(Stored items)
::::::::::

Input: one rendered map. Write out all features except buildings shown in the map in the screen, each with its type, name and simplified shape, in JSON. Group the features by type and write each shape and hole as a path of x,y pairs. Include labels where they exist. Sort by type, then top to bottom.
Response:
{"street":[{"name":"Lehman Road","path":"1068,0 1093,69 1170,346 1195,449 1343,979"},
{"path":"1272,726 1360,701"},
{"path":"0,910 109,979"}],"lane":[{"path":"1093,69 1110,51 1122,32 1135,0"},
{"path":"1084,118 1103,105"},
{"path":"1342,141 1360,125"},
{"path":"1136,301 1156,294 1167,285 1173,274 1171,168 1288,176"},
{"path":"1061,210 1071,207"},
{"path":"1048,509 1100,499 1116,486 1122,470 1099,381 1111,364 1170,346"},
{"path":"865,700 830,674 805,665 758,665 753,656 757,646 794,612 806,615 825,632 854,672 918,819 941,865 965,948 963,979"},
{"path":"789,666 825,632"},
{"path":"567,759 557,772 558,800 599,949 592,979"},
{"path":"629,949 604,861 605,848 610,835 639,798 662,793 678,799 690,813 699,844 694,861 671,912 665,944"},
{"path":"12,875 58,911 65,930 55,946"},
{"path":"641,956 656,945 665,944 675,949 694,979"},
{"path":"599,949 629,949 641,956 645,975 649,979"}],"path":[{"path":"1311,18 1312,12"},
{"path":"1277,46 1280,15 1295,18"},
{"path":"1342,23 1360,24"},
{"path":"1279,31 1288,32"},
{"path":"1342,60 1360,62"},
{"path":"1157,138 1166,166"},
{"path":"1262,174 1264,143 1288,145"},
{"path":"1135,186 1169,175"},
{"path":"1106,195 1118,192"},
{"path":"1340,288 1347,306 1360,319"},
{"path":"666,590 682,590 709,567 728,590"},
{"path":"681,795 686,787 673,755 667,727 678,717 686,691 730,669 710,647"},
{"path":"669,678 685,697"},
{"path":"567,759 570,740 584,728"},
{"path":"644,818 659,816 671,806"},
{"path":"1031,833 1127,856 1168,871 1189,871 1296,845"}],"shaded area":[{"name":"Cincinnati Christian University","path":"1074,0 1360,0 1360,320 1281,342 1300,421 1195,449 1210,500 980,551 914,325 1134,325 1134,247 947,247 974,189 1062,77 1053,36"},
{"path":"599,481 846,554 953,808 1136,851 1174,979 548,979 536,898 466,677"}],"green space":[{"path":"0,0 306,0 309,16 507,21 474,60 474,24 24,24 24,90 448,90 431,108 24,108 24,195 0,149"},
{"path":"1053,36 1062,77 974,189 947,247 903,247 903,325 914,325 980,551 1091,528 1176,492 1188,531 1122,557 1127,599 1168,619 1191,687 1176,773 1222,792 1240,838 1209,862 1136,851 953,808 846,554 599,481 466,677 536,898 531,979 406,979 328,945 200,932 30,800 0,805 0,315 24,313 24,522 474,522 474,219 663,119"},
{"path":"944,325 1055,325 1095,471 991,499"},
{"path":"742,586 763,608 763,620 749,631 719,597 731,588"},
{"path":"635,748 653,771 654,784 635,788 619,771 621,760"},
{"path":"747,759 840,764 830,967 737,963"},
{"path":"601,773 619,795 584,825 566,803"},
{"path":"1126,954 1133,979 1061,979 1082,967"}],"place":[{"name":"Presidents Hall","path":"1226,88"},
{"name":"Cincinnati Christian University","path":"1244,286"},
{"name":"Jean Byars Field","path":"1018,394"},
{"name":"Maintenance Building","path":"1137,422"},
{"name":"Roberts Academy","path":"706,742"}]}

::::::::::

*Work required*
Copy whichever lines above contain the string "name".

*Exercise solution*
Input: one rendered map. Write out all features except buildings shown in the map in the screen, each with its type, name and simplified shape, in JSON. Group the features by type and write each shape and hole as a path of x,y pairs. Include labels where they exist. Sort by type, then top to bottom.
{"street":[{"name":"Lehman Road","path":"1068,0 1093,69 1170,346 1195,449 1343,979"},
{"path":"1031,833 1127,856 1168,871 1189,871 1296,845"}],"shaded area":[{"name":"Cincinnati Christian University","path":"1074,0 1360,0 1360,320 1281,342 1300,421 1195,449 1210,500 980,551 914,325 1134,325 1134,247 947,247 974,189 1062,77 1053,36"},
{"path":"1126,954 1133,979 1061,979 1082,967"}],"place":[{"name":"Presidents Hall","path":"1226,88"},
{"name":"Cincinnati Christian University","path":"1244,286"},
{"name":"Jean Byars Field","path":"1018,394"},
{"name":"Maintenance Building","path":"1137,422"},
{"name":"Roberts Academy","path":"706,742"}]}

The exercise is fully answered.